早春の野に立ち山を描く。
峰々の残雪の白が眩い。山麓の木々は芽吹きもせず枯れ野の様相を呈している。
スケッチのポイントを探しながら丘陵地を登って行くと突然薄紅色の花の木に出会った。
「江戸彼岸桜」の小木だ。
残雪と枯れ野原の風景の中にあって桜の花が春を予兆するかのような光彩を放っていた。
雄大な山の懐に咲く桜の花に心を奪われた想いがした。
東京でも見慣れていたはずの桜だが、信州の自然の中で出会った桜は生命観に溢れ美しかった。
個展を間近に控え無我夢中で桜を描いた。
桜の花との出会いの感動が伝わったのか、
幸い個展は好評で「新境地の風景」「桜のオオシマ」などと呼んでくれるコレクターもいた。
桜の木にも沢山種類があって、見分けるのも難儀した。
スケッチの途中で出会った野に咲く小さな桜の種類も後々知ることが出来た。
アトリエの裏庭に「小諸八重紅枝垂れ」「雨情桜」の苗木を植えた。
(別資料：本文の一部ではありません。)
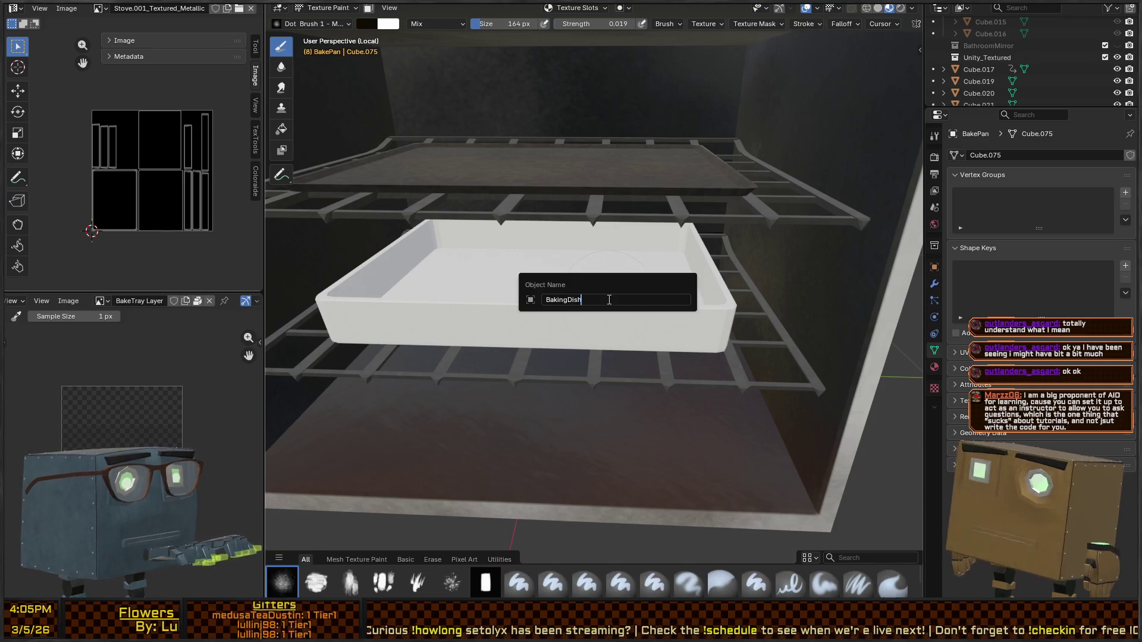
key(Return)
key(F2)
text(BakingDish)
Step: Enter Edit Mode on BakingDish and deselect the entire mesh with Alt+A
mouse_move(642, 262)
middle_down()
mouse_move(556, 258)
mouse_move(524, 305)
middle_up()
key(Tab)
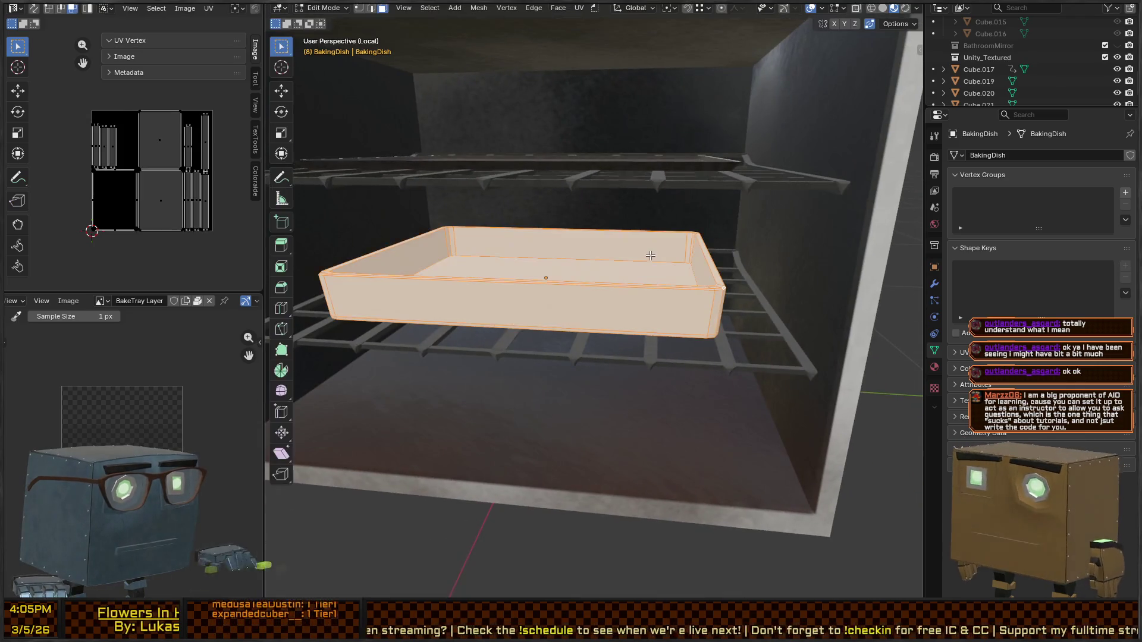
middle_drag(687, 280, 712, 288)
key(Tab)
小彼岸桜、山桜も咲く。
桜に強い関心を抱くようになってからは、全国にある桜の名所や旧跡を訪ね歩くことになるのだが、
千年の三大桜と云われている岐阜の薄墨桜、山梨の神代桜、福島の滝桜には毎年会いに行くようになった。
桜前線とともに歩く桜のスケッチの旅は今でも続いている。